After the rains last week, I looked down from my seat on the South First bus to see Lady Bird Lake swollen and turbid, thick with silt and soil from creek bank and street. Here and there, logs and branches floated. Three floodgates had been opened at the Longhorn Dam.

Years ago, opening the flood gates at the Longhorn Dam had been my job. When the task migrated from Maintenance to Operations at Holly Street, my supervisor had joked, “now they can call us the dam operators!” But operating the dam was definitely no joking matter. The call to go to the dam often came during a driving rain; we climbed in and out of the bascule towers, walked between gates and stood in the downpour as we worked to keep the Colorado River from overtopping its banks.

Longhorn Dam has two automatic gates called ‘bascules’ and several manual lift gates.
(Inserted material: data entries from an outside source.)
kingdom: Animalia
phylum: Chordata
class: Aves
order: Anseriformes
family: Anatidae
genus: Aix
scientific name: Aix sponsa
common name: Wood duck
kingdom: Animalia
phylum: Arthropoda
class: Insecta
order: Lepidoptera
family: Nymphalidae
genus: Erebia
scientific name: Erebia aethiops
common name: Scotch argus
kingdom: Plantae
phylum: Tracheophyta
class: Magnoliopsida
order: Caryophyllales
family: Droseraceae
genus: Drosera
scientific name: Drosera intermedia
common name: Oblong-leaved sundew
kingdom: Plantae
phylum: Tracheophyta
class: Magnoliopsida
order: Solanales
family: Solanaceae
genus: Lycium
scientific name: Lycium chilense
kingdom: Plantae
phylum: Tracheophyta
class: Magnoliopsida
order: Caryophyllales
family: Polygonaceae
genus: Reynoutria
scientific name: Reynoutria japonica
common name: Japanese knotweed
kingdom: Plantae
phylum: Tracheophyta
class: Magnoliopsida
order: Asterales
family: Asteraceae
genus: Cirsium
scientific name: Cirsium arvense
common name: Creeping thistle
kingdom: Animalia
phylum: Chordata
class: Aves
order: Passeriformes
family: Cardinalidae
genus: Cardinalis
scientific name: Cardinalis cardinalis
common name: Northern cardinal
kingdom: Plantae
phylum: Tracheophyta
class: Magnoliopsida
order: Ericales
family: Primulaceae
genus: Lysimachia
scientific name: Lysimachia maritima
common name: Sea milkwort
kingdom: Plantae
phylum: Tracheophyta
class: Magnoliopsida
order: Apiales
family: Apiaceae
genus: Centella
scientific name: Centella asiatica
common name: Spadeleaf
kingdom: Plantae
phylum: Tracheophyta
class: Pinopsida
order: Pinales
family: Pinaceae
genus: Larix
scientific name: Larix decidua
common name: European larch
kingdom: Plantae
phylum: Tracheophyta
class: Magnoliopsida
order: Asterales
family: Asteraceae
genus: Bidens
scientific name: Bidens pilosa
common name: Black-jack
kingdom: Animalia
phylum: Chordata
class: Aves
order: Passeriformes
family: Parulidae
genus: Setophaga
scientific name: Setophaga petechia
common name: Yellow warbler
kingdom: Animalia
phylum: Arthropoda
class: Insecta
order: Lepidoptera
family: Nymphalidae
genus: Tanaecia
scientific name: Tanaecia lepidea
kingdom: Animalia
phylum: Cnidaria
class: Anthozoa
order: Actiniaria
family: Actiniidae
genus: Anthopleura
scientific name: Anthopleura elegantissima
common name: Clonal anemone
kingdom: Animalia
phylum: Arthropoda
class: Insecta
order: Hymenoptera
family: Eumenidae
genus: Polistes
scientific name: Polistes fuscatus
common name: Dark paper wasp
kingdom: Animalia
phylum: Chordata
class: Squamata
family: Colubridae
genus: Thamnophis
When heavy rains come, Austin Energy works with LCRA to maintain the correct level for Lady Bird Lake, sometimes opening the lift gates to handle flow that is too great for the bascules. The poem “The Dam” in Burning Number Five: Power Plant Poems describes such a process:

The Dam

Rain now for two days straight.
The floodgates upstream have opened.
Harness and clip in,
dangle the oxygen sensor,
inside the bascule pier.
Jam a wooden block
inside the hydraulics panel
to stop the piston.

Stride slicker-suited
through the downpour
to the north pier
with its siren,
to the gate
with its electric control.

Fumble with the padlock
in the wet and cold.
Open the door,
pull the horn switch over,
three long blasts:
     the floodgates upstream have opened,
     the water is coming down,
     the water is coming.

Hold the stiff red button
firm against the contact.
The winch motor whines
and cable creaks, the gate moans
in complaint as it inches past
faded marks on the pylon,
jerks a bit as the water
rushes under it.

So many public servants in the utility and beyond do dangerous work in the service of the citizenry. Travis County Senior Deputy Jessica Hollis lost her life in the early hours of September 18, 2014 while checking a low water crossing during a heavy rain event. It is to her memory, and to the bravery and persistence of all those who undertake these dangerous tasks that I dedicate this post.